● **Exercise instructions**:
The entire listing that follows must be repeated exactly, pictures excluded.

● **Exercise data**:
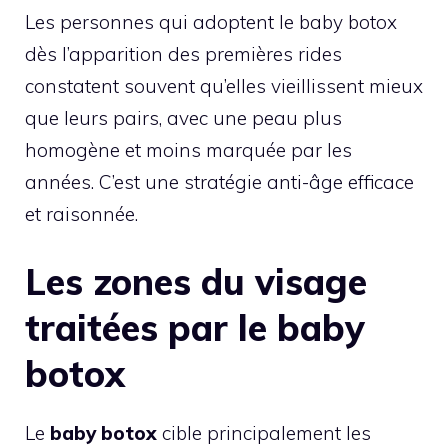
Les personnes qui adoptent le baby botox
dès l’apparition des premières rides
constatent souvent qu’elles vieillissent mieux
que leurs pairs, avec une peau plus
homogène et moins marquée par les
années. C’est une stratégie anti-âge efficace
et raisonnée.
Les zones du visage
traitées par le baby
botox
Le
baby botox
cible principalement les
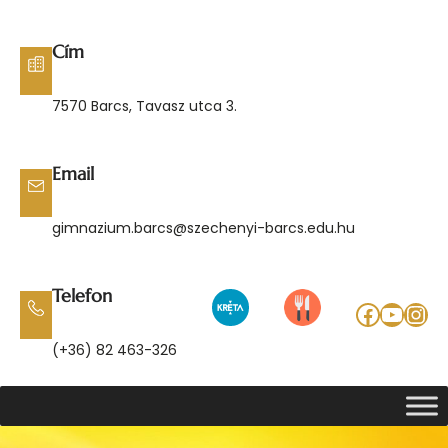
Ugrás
a
Cím
tartalomhoz
7570 Barcs, Tavasz utca 3.
Email
gimnazium.barcs@szechenyi-barcs.edu.hu
Telefon
Facebo
YouT
Ins
(+36) 82 463-326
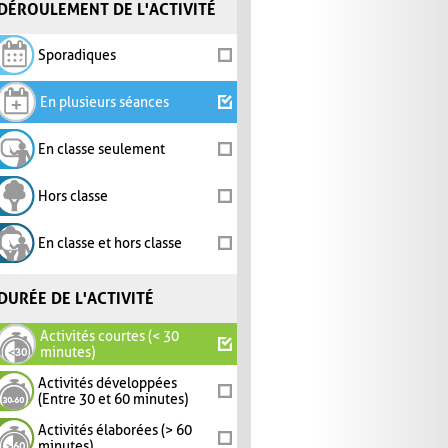
DÉROULEMENT DE L'ACTIVITÉ
Sporadiques
En plusieurs séances
En classe seulement
Hors classe
En classe et hors classe
DURÉE DE L'ACTIVITÉ
Activités courtes (< 30
minutes)
Activités développées
(Entre 30 et 60 minutes)
Activités élaborées (> 60
minutes)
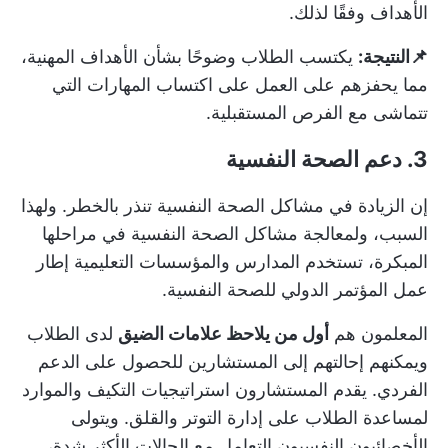
الأهداف وفقًا لذلك.
📌النتيجة:
يكتسب الطلاب وضوحًا بشأن الأهداف المهنية،
مما يحفزهم على العمل على اكتساب المهارات التي
تتماشى مع الفرص المستقبلية.
3. دعم الصحة النفسية
إن الزيادة في مشاكل الصحة النفسية تنذر بالخطر. ولهذا
السبب، ولمعالجة مشاكل الصحة النفسية في مراحلها
المبكرة، تستخدم المدارس والمؤسسات التعليمية إطار
عمل المؤتمر الدولي للصحة النفسية.
المعلمون هم
أول من يلاحظ علامات الضيق
لدى الطلاب
ويمكنهم إحالتهم إلى المستشارين للحصول على الدعم
الفردي. يقدم المستشارون استراتيجيات التكيف والموارد
لمساعدة الطلاب على إدارة التوتر والقلق. ويتولى
الأخصائيون النفسيون التعامل مع الحالات الأكثر شدة،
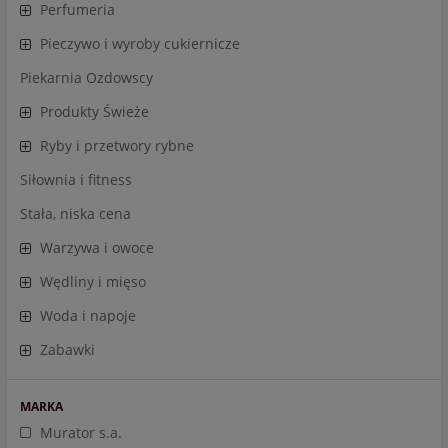
Perfumeria
Pieczywo i wyroby cukiernicze
Piekarnia Ozdowscy
Produkty Świeże
Ryby i przetwory rybne
Siłownia i fitness
Stała, niska cena
Warzywa i owoce
Wędliny i mięso
Woda i napoje
Zabawki
MARKA
Murator s.a.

● **Exercise response**:
Les personnes qui adoptent le baby botox
dès l’apparition des premières rides
constatent souvent qu’elles vieillissent mieux
que leurs pairs, avec une peau plus
homogène et moins marquée par les
années. C’est une stratégie anti-âge efficace
et raisonnée.
Les zones du visage
traitées par le baby
botox
Le
baby botox
cible principalement les
Ugrás
a
Cím
tartalomhoz
7570 Barcs, Tavasz utca 3.
Email
gimnazium.barcs@szechenyi-barcs.edu.hu
Telefon
Facebo
YouT
Ins
(+36) 82 463-326
DÉROULEMENT DE L'ACTIVITÉ
Sporadiques
En plusieurs séances
En classe seulement
Hors classe
En classe et hors classe
DURÉE DE L'ACTIVITÉ
Activités courtes (< 30
minutes)
Activités développées
(Entre 30 et 60 minutes)
Activités élaborées (> 60
minutes)
الأهداف وفقًا لذلك.
📌النتيجة:
يكتسب الطلاب وضوحًا بشأن الأهداف المهنية،
مما يحفزهم على العمل على اكتساب المهارات التي
تتماشى مع الفرص المستقبلية.
3. دعم الصحة النفسية
إن الزيادة في مشاكل الصحة النفسية تنذر بالخطر. ولهذا
السبب، ولمعالجة مشاكل الصحة النفسية في مراحلها
المبكرة، تستخدم المدارس والمؤسسات التعليمية إطار
عمل المؤتمر الدولي للصحة النفسية.
المعلمون هم
أول من يلاحظ علامات الضيق
لدى الطلاب
ويمكنهم إحالتهم إلى المستشارين للحصول على الدعم
الفردي. يقدم المستشارون استراتيجيات التكيف والموارد
لمساعدة الطلاب على إدارة التوتر والقلق. ويتولى
الأخصائيون النفسيون التعامل مع الحالات الأكثر شدة،
Perfumeria
Pieczywo i wyroby cukiernicze
Piekarnia Ozdowscy
Produkty Świeże
Ryby i przetwory rybne
Siłownia i fitness
Stała, niska cena
Warzywa i owoce
Wędliny i mięso
Woda i napoje
Zabawki
MARKA
Murator s.a.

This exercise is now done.